Based on the data presented in the plot, it is clear that the Composite Happiness Score of Top 100 Songs in 2017 does not have any pattern or correlation with the 2017 Monthly Consumer Sentiment Index.

monthlyspottymean = spottymonth %>% group_by(month) %>% summarize(chs=mean(chs, na.rm=TRUE))

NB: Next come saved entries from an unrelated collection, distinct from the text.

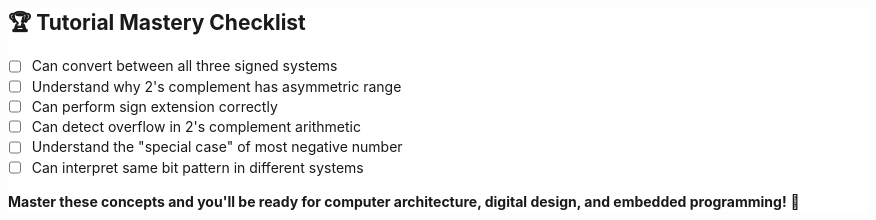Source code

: 
## 🏆 **Tutorial Mastery Checklist**

- [ ] Can convert between all three signed systems
- [ ] Understand why 2's complement has asymmetric range
- [ ] Can perform sign extension correctly  
- [ ] Can detect overflow in 2's complement arithmetic
- [ ] Understand the "special case" of most negative number
- [ ] Can interpret same bit pattern in different systems

**Master these concepts and you'll be ready for computer architecture, digital design, and embedded programming!** 🚀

cor.test(monthlyspottymean$chs,fredmonthly$UMCSENT)
## 
##  Pearson's product-moment correlation
## 
## data:  monthlyspottymean$chs and fredmonthly$UMCSENT
## t = 0.93528, df = 10, p-value = 0.3717
## alternative hypothesis: true correlation is not equal to 0
## 95 percent confidence interval:
##  -0.34672  0.73748
## sample estimates:
##       cor 
## 0.2836165
  • The correlate coefficient, r, = 0.28. This means based on data, however, there is a weak, positive correlation. This means that when the consumer sentiment rises, CHS tends to rise slightly, but there is a weakness. The p-value of 0.3717 indicates that these results are not statistically significant.

6. Future Improvements

Some improvements to make on this analysis is to extend the data from 2016-2018 to have more data and if that makes any indication of a relationship. - Some internal criticism: The chosen Spotify data did not have the release date year/date variables needed. Finding other datasets, (even larger ones) would prove to be more useful/efficient. - Overall: Extending the time frame, improving data quality, and exploring additional features(working more with tempo, etc) would strengthen this analysis and have the potential to show a stronger correlation.

Although there is no statistically significant correlation between these two variables, it is present that there could exist a weak relationship between CHS x CSI in 2017. While there is no proof of strong correlation, this could open up pathways for more data analysis in the future.